Ama benim anlamadıklarım şunlardır sevgili dostlar; sanatçıyım, şairim, yazarım, bilmemne yazar-sanat örgütüyüm, o örgütün temsilcisiyim diye kasım kurum dolaşanlardır. Ötekilerle, bir garip ahvali yaşayıp gidiyoruz. Bu encamımızdır, ne olacaksa olacaktır. Benim şaşakaldığım, asıl bizim cenahtakilerdir. Ne demek istiyorum?
Varoluş nedenini hala yitirmemiş üç-beş insan ve örgütlenme de olmasa, şu geçtiğimiz on beş yirmi günde anılması gereken insanlarımız anılmayacaktı. Arif Damardan Kazım Koyuncuya, Nazım Hikmetten Rıfat Ilgaza, Metin Altıoktan Behçet Aysana, Asım Bezirciden Rıfat Ilgaza
Birini eksik bıraksan, gökyüzünün ve yeryüzünün kalbi incinir, nice insan, nice sanatçı, nice güzel atlar ustası
Kim anacak bunları? Kamu mu, devlet mi, medya mı? Kim unutulmamasını sağlayacak?

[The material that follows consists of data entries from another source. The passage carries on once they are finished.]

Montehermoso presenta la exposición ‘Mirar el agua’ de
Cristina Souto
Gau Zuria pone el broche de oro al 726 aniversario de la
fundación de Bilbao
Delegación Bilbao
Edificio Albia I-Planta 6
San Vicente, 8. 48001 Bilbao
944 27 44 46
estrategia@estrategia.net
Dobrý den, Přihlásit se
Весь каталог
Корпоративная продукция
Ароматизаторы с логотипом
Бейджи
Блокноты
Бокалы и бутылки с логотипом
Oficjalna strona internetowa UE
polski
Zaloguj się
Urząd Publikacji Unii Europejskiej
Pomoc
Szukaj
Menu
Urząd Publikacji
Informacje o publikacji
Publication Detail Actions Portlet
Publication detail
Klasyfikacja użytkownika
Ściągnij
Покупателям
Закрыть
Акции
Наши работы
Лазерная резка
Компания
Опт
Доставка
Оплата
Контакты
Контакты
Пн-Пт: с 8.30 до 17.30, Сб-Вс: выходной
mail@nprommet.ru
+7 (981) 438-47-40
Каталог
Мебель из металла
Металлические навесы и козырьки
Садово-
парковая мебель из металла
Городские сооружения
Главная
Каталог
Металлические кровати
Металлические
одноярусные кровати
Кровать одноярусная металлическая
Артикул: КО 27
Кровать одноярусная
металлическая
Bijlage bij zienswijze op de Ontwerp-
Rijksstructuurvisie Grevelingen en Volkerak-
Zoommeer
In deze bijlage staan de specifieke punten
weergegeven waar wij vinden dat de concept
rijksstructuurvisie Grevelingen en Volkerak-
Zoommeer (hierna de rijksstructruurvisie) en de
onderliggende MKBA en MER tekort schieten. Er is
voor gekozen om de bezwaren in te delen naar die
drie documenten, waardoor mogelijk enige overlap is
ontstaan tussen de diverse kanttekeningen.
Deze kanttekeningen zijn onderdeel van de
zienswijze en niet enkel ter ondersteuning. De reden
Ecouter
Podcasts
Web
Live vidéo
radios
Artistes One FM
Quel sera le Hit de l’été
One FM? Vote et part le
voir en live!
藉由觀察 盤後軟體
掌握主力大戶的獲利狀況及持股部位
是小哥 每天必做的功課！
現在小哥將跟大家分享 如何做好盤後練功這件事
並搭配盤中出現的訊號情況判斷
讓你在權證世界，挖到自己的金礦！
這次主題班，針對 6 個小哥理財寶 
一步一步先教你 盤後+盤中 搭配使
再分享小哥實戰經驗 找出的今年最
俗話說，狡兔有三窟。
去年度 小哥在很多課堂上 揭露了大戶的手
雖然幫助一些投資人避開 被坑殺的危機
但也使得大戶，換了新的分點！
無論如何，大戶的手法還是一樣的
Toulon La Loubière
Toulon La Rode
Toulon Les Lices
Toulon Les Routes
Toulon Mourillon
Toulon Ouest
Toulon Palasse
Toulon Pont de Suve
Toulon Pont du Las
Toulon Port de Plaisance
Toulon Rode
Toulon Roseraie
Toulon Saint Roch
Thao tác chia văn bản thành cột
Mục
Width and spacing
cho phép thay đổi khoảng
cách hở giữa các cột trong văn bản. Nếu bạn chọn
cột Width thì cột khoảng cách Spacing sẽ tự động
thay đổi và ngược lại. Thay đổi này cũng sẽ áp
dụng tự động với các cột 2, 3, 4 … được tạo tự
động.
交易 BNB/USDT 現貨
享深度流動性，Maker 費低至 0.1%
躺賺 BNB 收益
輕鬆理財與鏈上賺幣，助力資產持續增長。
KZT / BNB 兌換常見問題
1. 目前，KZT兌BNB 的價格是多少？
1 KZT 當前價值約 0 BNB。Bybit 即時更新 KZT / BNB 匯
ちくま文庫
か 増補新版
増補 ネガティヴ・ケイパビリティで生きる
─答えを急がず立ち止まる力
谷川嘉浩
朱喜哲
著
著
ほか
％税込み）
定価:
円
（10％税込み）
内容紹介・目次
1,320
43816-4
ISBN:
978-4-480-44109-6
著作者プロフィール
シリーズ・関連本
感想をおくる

Hiç dolandırmadan soruyorum, dilden fotoğrafa, edebiyattan sinemaya, nerededir duayenler, örgütlenmeler, örgütlenmelerin başında duranlar
Onların gerçek görevleri, sahi nedir? Bin bir meşakkatle düzenlenen etkinliklerde, protokol krizine girmek, göremeyince bağırıp çağırmak, insanı bir iş yaptığına yapacağına pişman etmek mi? Küçük olsun benim olsun diyerek, kendi mensuplarının bile haberi olmayan işler yapmak mı? Yerel yönetimleri hedef tahtasına koyup, sorgulamaktan, tehdit etmekten öteye geçememek mi?
![](http://www.kentyasam.com.tr/Konuk/07072011hi01.jpg)
6 Temmuz 1995te, Alaçatıda bir yazarı yitirmiştik. O yazı emekçisi, UNESCOun Index Translationumuna göre Türkçeden yabancı dillere yapıtları en çok çevrilen dördüncü yazarımızdır. 12 Eylüle ve şeflerine dünyayı dar eden, bir yiğit demokrasi, barış ve özgürlük insanıdır. Kurduğu vakıfla ve yaşamı boyunca gösterdiği duruşla, aydın ne demektir, sanatçı ne demektir sorularına yanıt veren ve hepimize hala boy aynası tutan bir yurtseverdir. Kimden mi söz ediyorum? Elbette Aziz Nesinden. Kim anacaktı, kim küçücük de olsa gazete ilanı verecekti, kim Alaçatı denizine üç karanfil atacaktı? Paçalı Tavuk Derneği, ya da Haraptar Köyü Sulama Kooperatifi mi?
Unutmak, vazgeçiştir. Vazgeçenlerden sıkıldım. Siz ne alemdesiniz?